Even better this code is infinitely extensible. We’ll spread it across as many machines as necessary to download the entire internet.

Big SEO’s with Crawlers… what are your stats?

Categories: Code, Crawlers, Python Tags:
  1. Jordan Glasner
    January 4th, 2008 at 11:06 | #1

    Your per day number is pretty ridiculous. Do you mind going into how you’re storing the pages?

  2. January 4th, 2008 at 13:18 | #2

    So we get to hear you brag but not see the code? ;)

    At my last job on of the developers did a similar thing in Ruby, while the rest of us toiled in Perl to get something similar. I’d say that you’ve got quite a winner on your hands.

    When you say you’re testing URLs, what exactly are you testing? Are you checking for keywords or regex matches, or are you verifying that a found URL exists and then pulling URLs from the (new) URL?

  3. tony
    January 4th, 2008 at 15:40 | #3

    The pages are stored in flat file all in the same directory and are named by ID. Usually performance gets pretty lousy when you put too many files in one dir but after reading this article on filesystem performance I tried formatting my storage drive in ReiserFS3 and it was all good. Before that I used to use the hashing subdirectory method that blogger mentions which works well but if you don’t have to do all that checking within the crawler you can go that much faster.

    I attempted the same thing in Ruby but could never achieve stellar results from it. I’m considering releasing the code. As for the checking, this code is purely retrieving content from the web. Other processes will come into play after retrieval for some of the things you are speaking of as well as dumping the content in to a lucene index.

  4. Vivevtvivas
    January 12th, 2008 at 20:16 | #4

    This is the coolest thing I’ve heard of in a while. I was wondering what it would take to write a crawler after a project that I was interested in pursuing took me in that direction. I never did anything with it but this is fascinating reading.

    p.s. Love your theme…

  5. Ramon
    January 19th, 2008 at 14:45 | #5

    “this code is purely retrieving content from the web” — so is this essentially a site downloader, i.e. functionally similar / identical to what HTTrack does (http://www.httrack.com/)

  6. tony
    January 19th, 2008 at 16:12 | #6

    Its only downloading HTML for SEO analysis

  7. wheel
    January 31st, 2008 at 07:32 | #7

    Hey Tony,

    I’ve had nutch throttled back and it still filled a 30-40megabit line.

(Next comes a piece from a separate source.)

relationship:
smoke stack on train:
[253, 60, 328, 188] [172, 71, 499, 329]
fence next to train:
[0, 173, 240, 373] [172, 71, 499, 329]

That’s off of one server.

    I forget exactly how much it downloaded, but it was in the range of the number of url’s you’re talking about. And again, that was throttled back. Not sure what it would have done wide open.

  8. tony
    March 25th, 2008 at 11:02 | #8

    Nutch is indeed impressive but damn is it difficult to get up and running. I spent some time exploring it to see if I could mould it to fit my needs and decided it would require too much hacking and would violate one of my requirements of a simple setup.

  9. Paulo Ricardo
    July 31st, 2009 at 07:10 | #9

    How I can got this code? Whether free or paid. If you charge for this I’m willing to pay for it.